## EXERCISE INSTRUCTIONS
Nothing but an exact repeat of the entries below should appear in your answer.

(Stored data entries)

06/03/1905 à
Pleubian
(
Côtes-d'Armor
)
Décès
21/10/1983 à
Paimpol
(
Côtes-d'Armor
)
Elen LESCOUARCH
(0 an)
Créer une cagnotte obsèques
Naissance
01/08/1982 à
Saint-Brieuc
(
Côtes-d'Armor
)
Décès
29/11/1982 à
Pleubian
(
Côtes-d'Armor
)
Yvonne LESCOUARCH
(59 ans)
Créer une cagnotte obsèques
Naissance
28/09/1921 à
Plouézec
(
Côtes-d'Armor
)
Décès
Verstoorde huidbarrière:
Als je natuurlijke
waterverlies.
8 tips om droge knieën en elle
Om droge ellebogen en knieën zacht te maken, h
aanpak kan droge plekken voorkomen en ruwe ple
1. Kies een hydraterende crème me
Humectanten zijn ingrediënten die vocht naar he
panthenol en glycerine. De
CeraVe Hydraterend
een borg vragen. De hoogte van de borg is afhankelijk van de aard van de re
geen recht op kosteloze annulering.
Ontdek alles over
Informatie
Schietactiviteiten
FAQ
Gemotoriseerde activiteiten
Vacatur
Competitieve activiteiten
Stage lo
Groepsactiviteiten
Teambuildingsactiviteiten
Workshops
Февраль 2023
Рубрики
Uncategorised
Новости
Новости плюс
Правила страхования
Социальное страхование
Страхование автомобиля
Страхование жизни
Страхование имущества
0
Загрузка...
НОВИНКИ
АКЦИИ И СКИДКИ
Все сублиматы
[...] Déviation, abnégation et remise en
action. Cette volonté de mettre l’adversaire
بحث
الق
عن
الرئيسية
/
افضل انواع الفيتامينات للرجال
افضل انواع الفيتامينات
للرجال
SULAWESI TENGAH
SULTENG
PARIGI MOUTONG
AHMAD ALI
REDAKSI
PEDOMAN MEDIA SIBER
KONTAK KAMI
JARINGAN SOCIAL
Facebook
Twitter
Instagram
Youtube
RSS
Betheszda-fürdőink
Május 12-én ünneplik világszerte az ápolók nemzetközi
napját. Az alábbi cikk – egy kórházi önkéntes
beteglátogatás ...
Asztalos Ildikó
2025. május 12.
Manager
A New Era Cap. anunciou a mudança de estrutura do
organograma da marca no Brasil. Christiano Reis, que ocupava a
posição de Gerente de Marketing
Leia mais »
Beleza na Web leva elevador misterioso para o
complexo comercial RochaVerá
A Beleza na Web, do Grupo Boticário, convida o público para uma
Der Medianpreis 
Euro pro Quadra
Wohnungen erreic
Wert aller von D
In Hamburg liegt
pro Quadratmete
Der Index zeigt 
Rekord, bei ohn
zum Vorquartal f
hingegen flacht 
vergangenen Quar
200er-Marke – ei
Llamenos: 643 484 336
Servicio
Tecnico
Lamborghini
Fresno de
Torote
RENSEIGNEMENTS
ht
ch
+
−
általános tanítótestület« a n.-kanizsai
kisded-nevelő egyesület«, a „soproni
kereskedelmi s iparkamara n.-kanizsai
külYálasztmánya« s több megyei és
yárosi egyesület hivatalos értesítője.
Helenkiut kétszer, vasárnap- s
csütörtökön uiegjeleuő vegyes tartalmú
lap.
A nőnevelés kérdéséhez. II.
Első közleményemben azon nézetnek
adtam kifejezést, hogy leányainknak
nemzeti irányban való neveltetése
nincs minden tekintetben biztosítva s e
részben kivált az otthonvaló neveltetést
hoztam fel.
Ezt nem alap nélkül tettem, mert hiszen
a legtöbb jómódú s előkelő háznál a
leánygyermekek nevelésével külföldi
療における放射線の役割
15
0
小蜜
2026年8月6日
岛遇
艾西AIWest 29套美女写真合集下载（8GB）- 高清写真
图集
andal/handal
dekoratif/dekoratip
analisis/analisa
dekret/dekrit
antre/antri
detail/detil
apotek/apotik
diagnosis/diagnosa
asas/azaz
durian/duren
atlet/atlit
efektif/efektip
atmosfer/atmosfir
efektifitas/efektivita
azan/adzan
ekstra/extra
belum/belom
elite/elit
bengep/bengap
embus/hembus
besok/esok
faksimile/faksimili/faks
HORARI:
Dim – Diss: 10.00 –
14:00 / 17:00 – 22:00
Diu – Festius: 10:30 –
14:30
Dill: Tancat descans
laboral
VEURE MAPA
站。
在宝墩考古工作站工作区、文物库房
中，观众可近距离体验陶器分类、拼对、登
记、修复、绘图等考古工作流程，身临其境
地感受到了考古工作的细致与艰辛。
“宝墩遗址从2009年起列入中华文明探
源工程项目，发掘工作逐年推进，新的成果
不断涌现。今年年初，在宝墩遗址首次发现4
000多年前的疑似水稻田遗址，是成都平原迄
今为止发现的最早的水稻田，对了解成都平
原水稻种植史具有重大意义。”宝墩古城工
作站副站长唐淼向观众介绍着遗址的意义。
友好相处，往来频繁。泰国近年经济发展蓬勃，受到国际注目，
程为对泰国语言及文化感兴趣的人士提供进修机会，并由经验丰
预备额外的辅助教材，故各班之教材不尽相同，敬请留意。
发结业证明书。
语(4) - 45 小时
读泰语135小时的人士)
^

## RESULT
06/03/1905 à
Pleubian
(
Côtes-d'Armor
)
Décès
21/10/1983 à
Paimpol
(
Côtes-d'Armor
)
Elen LESCOUARCH
(0 an)
Créer une cagnotte obsèques
Naissance
01/08/1982 à
Saint-Brieuc
(
Côtes-d'Armor
)
Décès
29/11/1982 à
Pleubian
(
Côtes-d'Armor
)
Yvonne LESCOUARCH
(59 ans)
Créer une cagnotte obsèques
Naissance
28/09/1921 à
Plouézec
(
Côtes-d'Armor
)
Décès
Verstoorde huidbarrière:
Als je natuurlijke
waterverlies.
8 tips om droge knieën en elle
Om droge ellebogen en knieën zacht te maken, h
aanpak kan droge plekken voorkomen en ruwe ple
1. Kies een hydraterende crème me
Humectanten zijn ingrediënten die vocht naar he
panthenol en glycerine. De
CeraVe Hydraterend
een borg vragen. De hoogte van de borg is afhankelijk van de aard van de re
geen recht op kosteloze annulering.
Ontdek alles over
Informatie
Schietactiviteiten
FAQ
Gemotoriseerde activiteiten
Vacatur
Competitieve activiteiten
Stage lo
Groepsactiviteiten
Teambuildingsactiviteiten
Workshops
Февраль 2023
Рубрики
Uncategorised
Новости
Новости плюс
Правила страхования
Социальное страхование
Страхование автомобиля
Страхование жизни
Страхование имущества
0
Загрузка...
НОВИНКИ
АКЦИИ И СКИДКИ
Все сублиматы
[...] Déviation, abnégation et remise en
action. Cette volonté de mettre l’adversaire
بحث
الق
عن
الرئيسية
/
افضل انواع الفيتامينات للرجال
افضل انواع الفيتامينات
للرجال
SULAWESI TENGAH
SULTENG
PARIGI MOUTONG
AHMAD ALI
REDAKSI
PEDOMAN MEDIA SIBER
KONTAK KAMI
JARINGAN SOCIAL
Facebook
Twitter
Instagram
Youtube
RSS
Betheszda-fürdőink
Május 12-én ünneplik világszerte az ápolók nemzetközi
napját. Az alábbi cikk – egy kórházi önkéntes
beteglátogatás ...
Asztalos Ildikó
2025. május 12.
Manager
A New Era Cap. anunciou a mudança de estrutura do
organograma da marca no Brasil. Christiano Reis, que ocupava a
posição de Gerente de Marketing
Leia mais »
Beleza na Web leva elevador misterioso para o
complexo comercial RochaVerá
A Beleza na Web, do Grupo Boticário, convida o público para uma
Der Medianpreis 
Euro pro Quadra
Wohnungen erreic
Wert aller von D
In Hamburg liegt
pro Quadratmete
Der Index zeigt 
Rekord, bei ohn
zum Vorquartal f
hingegen flacht 
vergangenen Quar
200er-Marke – ei
Llamenos: 643 484 336
Servicio
Tecnico
Lamborghini
Fresno de
Torote
RENSEIGNEMENTS
ht
ch
+
−
általános tanítótestület« a n.-kanizsai
kisded-nevelő egyesület«, a „soproni
kereskedelmi s iparkamara n.-kanizsai
külYálasztmánya« s több megyei és
yárosi egyesület hivatalos értesítője.
Helenkiut kétszer, vasárnap- s
csütörtökön uiegjeleuő vegyes tartalmú
lap.
A nőnevelés kérdéséhez. II.
Első közleményemben azon nézetnek
adtam kifejezést, hogy leányainknak
nemzeti irányban való neveltetése
nincs minden tekintetben biztosítva s e
részben kivált az otthonvaló neveltetést
hoztam fel.
Ezt nem alap nélkül tettem, mert hiszen
a legtöbb jómódú s előkelő háznál a
leánygyermekek nevelésével külföldi
療における放射線の役割
15
0
小蜜
2026年8月6日
岛遇
艾西AIWest 29套美女写真合集下载（8GB）- 高清写真
图集
andal/handal
dekoratif/dekoratip
analisis/analisa
dekret/dekrit
antre/antri
detail/detil
apotek/apotik
diagnosis/diagnosa
asas/azaz
durian/duren
atlet/atlit
efektif/efektip
atmosfer/atmosfir
efektifitas/efektivita
azan/adzan
ekstra/extra
belum/belom
elite/elit
bengep/bengap
embus/hembus
besok/esok
faksimile/faksimili/faks
HORARI:
Dim – Diss: 10.00 –
14:00 / 17:00 – 22:00
Diu – Festius: 10:30 –
14:30
Dill: Tancat descans
laboral
VEURE MAPA
站。
在宝墩考古工作站工作区、文物库房
中，观众可近距离体验陶器分类、拼对、登
记、修复、绘图等考古工作流程，身临其境
地感受到了考古工作的细致与艰辛。
“宝墩遗址从2009年起列入中华文明探
源工程项目，发掘工作逐年推进，新的成果
不断涌现。今年年初，在宝墩遗址首次发现4
000多年前的疑似水稻田遗址，是成都平原迄
今为止发现的最早的水稻田，对了解成都平
原水稻种植史具有重大意义。”宝墩古城工
作站副站长唐淼向观众介绍着遗址的意义。
友好相处，往来频繁。泰国近年经济发展蓬勃，受到国际注目，
程为对泰国语言及文化感兴趣的人士提供进修机会，并由经验丰
预备额外的辅助教材，故各班之教材不尽相同，敬请留意。
发结业证明书。
语(4) - 45 小时
读泰语135小时的人士)
^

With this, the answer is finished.